There is an excellent presentation in these resources which looks at the definition of adaptation, why animals need adaptations to move successfully in their natural habitat and the difference between a specialist and a generalist species. Students can then complete the worksheet to assess their understanding of the ideas by describing the adaptations of a range of animals.
Lead into the next resource by showing this video which highlights the work of a marine biologist.
Using the marine environment as an example, students learn about how different animal species are adapted physically or behaviourally to survive in this habitat.
Students can then research an allocated habitat, taking into account local predator or prey species, and design a new species of animal or plant to suit the conditions. They then present this species to the class.

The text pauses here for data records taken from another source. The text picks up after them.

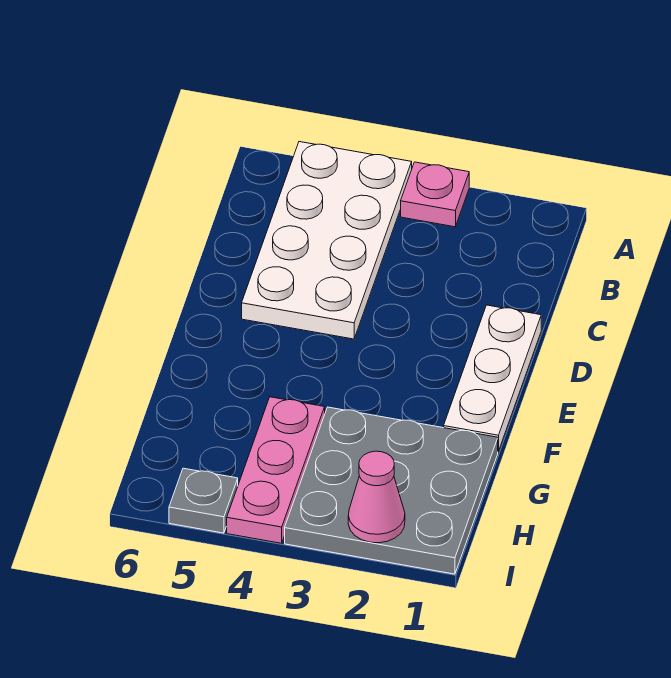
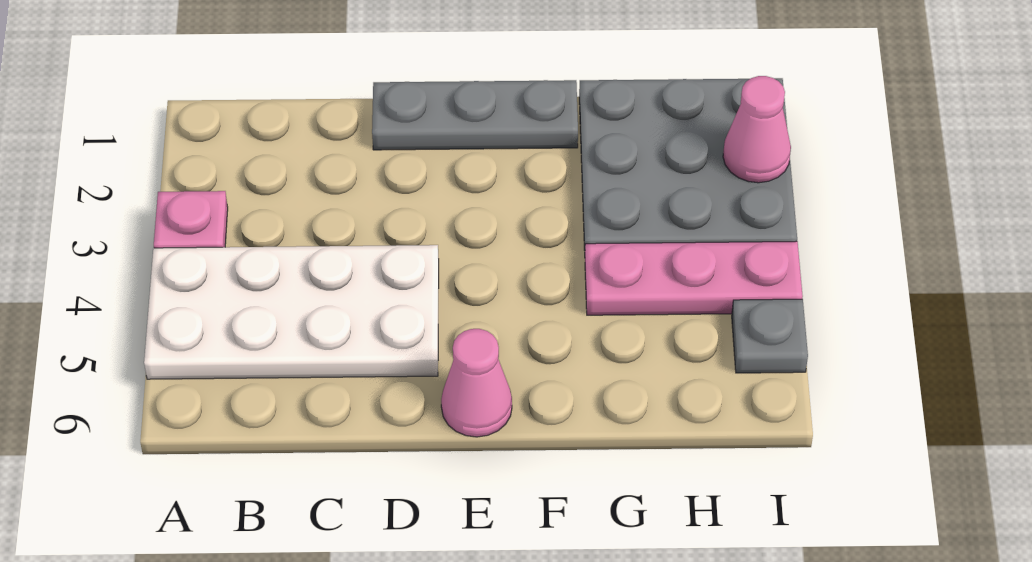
white 1x3 plate [444,305,541,451] -> grey 1x3 plate [372,80,578,150]
none -> pink 1x1 cone [441,329,512,437]

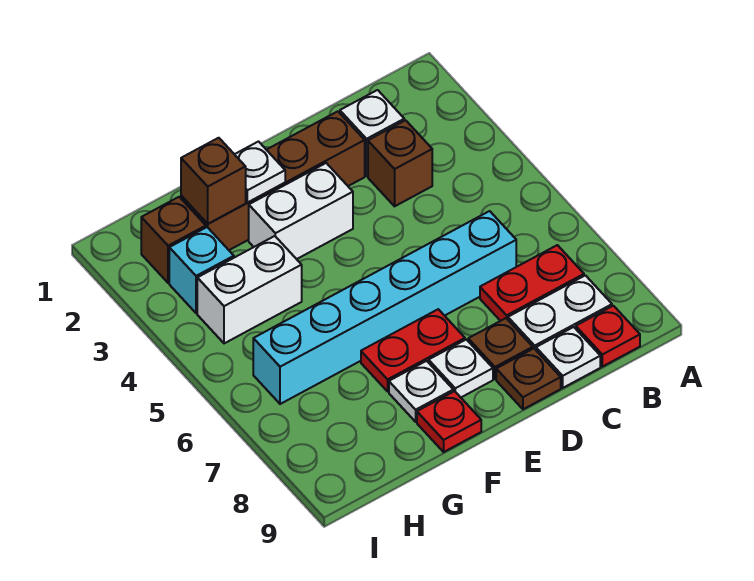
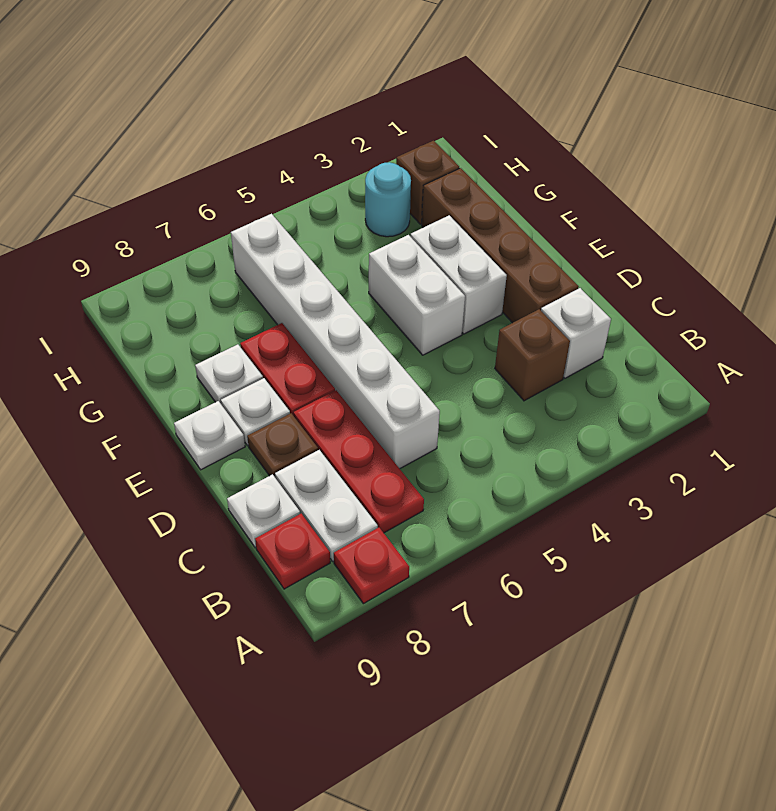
red 1x2 plate [480,245,584,321] -> red 1x3 plate [293,390,424,533]
cyan 1x6 brick [253,211,516,404] -> white 1x6 brick [231,214,440,469]
brown 1x1 plate [496,349,561,409] -> none
white 1x1 plate [235,142,285,203] -> white 1x1 plate moved to [174,401,245,470]
red 1x1 plate [417,391,481,452] -> red 1x1 plate moved to [334,528,409,604]
brown 1x1 brick [181,138,246,224] -> none
white 1x2 brick [197,236,302,343] -> white 1x2 brick moved to [369,235,465,355]
cyan 1x1 brick [169,227,234,313] -> cyan 1x1 round brick [365,162,411,237]

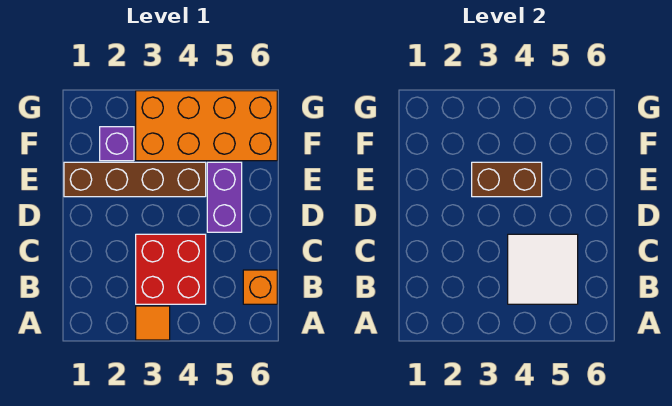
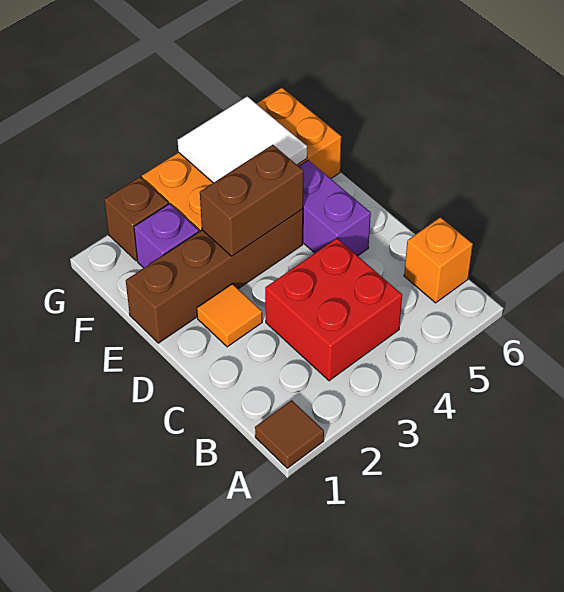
none -> brown 1x1 tile [255,400,324,468]
orange 1x1 tile [136,306,170,340] -> orange 1x1 tile moved to [197,284,262,347]
white 2x2 tile [508,234,578,304] -> white 2x2 tile moved to [178,96,307,183]
none -> brown 1x1 brick [104,177,168,261]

What happens to a highly adapted species if their ecosystem changes? This engaging lesson introduces students to the issues around endangered species.
Firstly the visually engaging presentation describes what is meant by an endangered species. Then, using the ARKive website, students explore endangered species around the world, each species’ conservation status, and the various factors leading to that species endangered status by filling in the Conservation Definitions worksheets provided.

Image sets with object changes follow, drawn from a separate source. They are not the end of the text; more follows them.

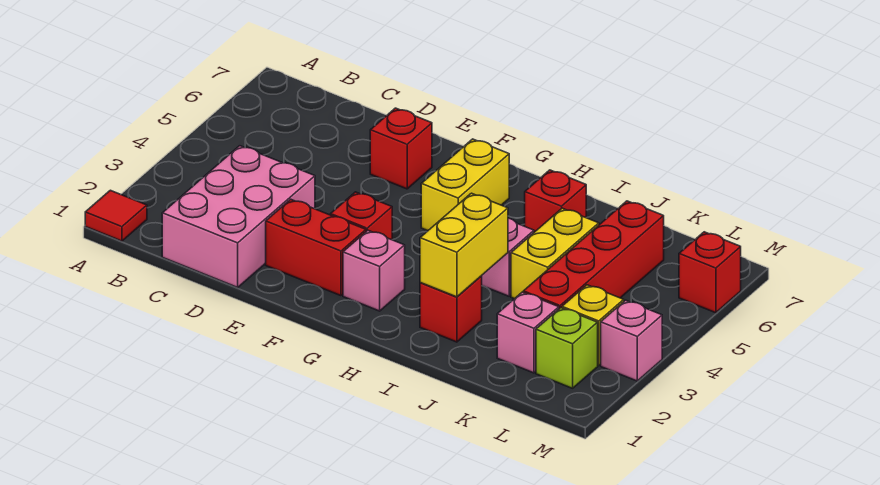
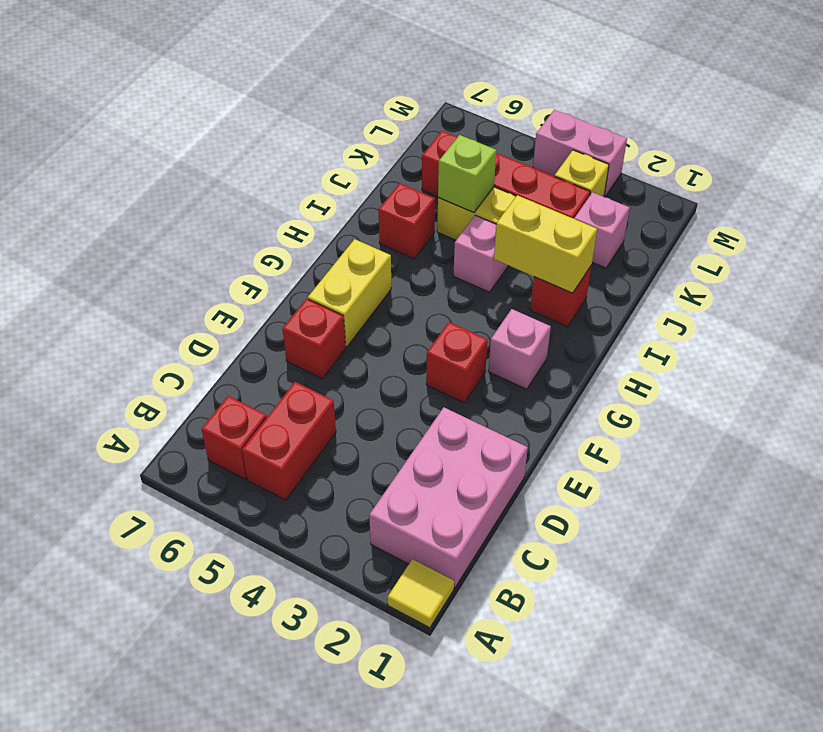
red 1x1 tile [85,190,147,241] -> yellow 1x1 tile [388,559,454,628]
pink 2x3 brick [162,146,315,287] -> pink 2x3 brick turned to [369,407,528,588]
red 1x2 brick [266,199,366,296] -> red 1x2 brick moved to [242,382,336,500]
yellow 1x2 brick [421,139,509,231] -> yellow 1x2 brick turned to [308,239,391,347]
lime 1x1 brick [536,308,598,388] -> lime 1x1 brick moved to [438,135,496,213]
pink 1x1 brick [601,300,662,381] -> pink 1x2 brick [533,110,627,197]
red 1x1 brick [679,232,741,313] -> red 1x1 brick moved to [202,396,267,479]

As a plenary, concepts and definitions can be reinforced by playing Endangered Species Bingo, which incorporates all the species the students will have researched online during the main activity.
With this Arkive resource, students can learn more about the importance of biodiversity and species conservation. In a finely balanced ecosystem there are competing priorities when considering the conservation of an endangered species and difficult decisions need to be made.
This colourful leaflet looks at what biodiversity is and why it matters. It also explains how human activities threaten the natural environment, endangering species and habitats and what we are doing about the problem. It would be good as part of a display on biodiversity, or in a research pack if you do not have access to the internet for the previous activities.
A Catalyst article about Earth’s biodiversity much of which appears to be teetering on the brink of a man-made extinction crisis. Scientists have suggested that, unless urgent action is taken now, many species will disappear in the next 50 years. This article looks at some of the issues involved.
Again, useful as part of a display on biodiversity, or in a research pack.